Posts for Impact009

Experienced Forum User
Joined: 2/26/2009
Posts: 5
Location: United States
Post-capturing I meant. Well anyway, I tried MSU and YULS, and though the compression on both was twice as good compared to HuffYUV, I still got nowhere near towards the end of the movie. It was expected, since I barely got 1/5 of the way through with HuffYUV. I guess I'll sacrifice some quality, but I seriously wonder why the need for this many video segments...
Experienced Forum User
Joined: 2/26/2009
Posts: 5
Location: United States
I think you misunderstood what I wanted to do. Yes, I do use x264, but I need an AVI file to load with AVISynth to edit some things and bring into MeGUI. Unless there's a way for mupen64 Re-Record to somehow directly access x264, which I'm trying to find out, then I would have to use something else (hence XviD) since I can't use HuffYUV. And yes I know that mp4 is a container, but I meant converting through x264 into mp4, which is something that I said I would not do because constant decoding and re-encoding would kill video quality anyway. I tried x264 "lossless" encoding, and it's not lossless in areas of bright red. Thanks for the heads up on the new encoder, but I'm hoping that it's size and not the number of frames that does this. I only managed to get through about 1/5 of the run.

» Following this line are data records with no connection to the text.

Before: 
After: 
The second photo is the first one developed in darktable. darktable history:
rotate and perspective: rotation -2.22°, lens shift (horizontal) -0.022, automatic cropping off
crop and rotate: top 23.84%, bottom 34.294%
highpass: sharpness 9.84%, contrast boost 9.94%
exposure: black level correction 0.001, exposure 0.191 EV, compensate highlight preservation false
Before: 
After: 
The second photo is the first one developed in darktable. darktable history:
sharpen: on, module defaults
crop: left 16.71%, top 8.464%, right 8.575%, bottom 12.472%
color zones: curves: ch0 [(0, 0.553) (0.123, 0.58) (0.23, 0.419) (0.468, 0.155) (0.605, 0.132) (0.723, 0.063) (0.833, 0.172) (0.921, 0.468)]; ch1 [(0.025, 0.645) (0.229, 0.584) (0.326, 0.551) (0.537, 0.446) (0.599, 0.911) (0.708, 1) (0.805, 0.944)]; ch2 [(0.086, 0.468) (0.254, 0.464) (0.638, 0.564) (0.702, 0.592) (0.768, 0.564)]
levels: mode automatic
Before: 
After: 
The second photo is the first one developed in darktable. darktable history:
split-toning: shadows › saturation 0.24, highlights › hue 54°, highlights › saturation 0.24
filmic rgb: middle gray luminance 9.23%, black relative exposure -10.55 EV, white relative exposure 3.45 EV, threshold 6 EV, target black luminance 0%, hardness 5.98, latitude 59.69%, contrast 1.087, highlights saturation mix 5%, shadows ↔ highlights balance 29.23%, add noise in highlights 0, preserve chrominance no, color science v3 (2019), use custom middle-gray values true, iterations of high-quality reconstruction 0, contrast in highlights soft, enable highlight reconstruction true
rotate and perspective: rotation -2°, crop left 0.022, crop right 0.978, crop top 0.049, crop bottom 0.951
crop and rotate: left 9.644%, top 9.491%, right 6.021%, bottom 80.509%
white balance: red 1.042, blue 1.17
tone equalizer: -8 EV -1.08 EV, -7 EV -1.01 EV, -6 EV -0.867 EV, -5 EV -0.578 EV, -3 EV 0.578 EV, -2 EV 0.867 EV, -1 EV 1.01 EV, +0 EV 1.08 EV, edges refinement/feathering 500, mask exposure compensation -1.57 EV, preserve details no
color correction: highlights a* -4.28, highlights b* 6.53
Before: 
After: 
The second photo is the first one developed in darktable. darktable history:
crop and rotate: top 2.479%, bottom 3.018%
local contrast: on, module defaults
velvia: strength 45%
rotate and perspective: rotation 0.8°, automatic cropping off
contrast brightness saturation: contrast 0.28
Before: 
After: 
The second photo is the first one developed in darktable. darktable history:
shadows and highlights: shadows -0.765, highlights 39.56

Post subject: AVI Capture in mupen64
Experienced Forum User
Joined: 2/26/2009
Posts: 5
Location: United States
I usually use my own capturing tools, so I've never used mupen64's AVI capture before, but it seemed pretty straightforward. I can't capture anything in AVI that's too long. For example, mupen64 will make Movle.avi, then MovieA.avi all the way to MovieZ.avi, then Movie[.avi. It seems like after that, it runs out of file names that it can use and crashes. These files are roughly 1.93 GB with anywhere between 3,700 and 3,800 frames using HuffYUV. I wanted to encode it using H.264, but I rather not have to resort to using a lossy codec to capture into .avi and THEN convert it to .mp4. I guess I'll encode straight to XviD then. My problem is with the emulator running out of file names and crashing then. Is there a way to keep it from doing that? I don't mind (I would actually prefer) one huge file that I can work with.
Experienced Forum User
Joined: 2/26/2009
Posts: 5
Location: United States
I tested this with OoT. I opened a .m64 file and saved it as a new file (with no changes made). It clips off about 1 MB of data and causes a desync about 26,000 frames in. The header information is still there, and so are all of the input frames. I am confused as to what was in that 1 MB of data.
Post subject: Manipulating the RNG
Experienced Forum User
Joined: 2/26/2009
Posts: 5
Location: United States
How did you know exactly when to manipulate the RNG. Did you develop a flowchart/table or something? Something like walking an extra step to avoid an extra battle a minute or two later makes it seem like you'd have to know the code itself. Sure you can look at the memory addresses, but wouldn't they change after every step? That seems difficult to keep track of. I'm also interested in how you were able to manipulate luck to focus certain enemies' attacks on specific characters.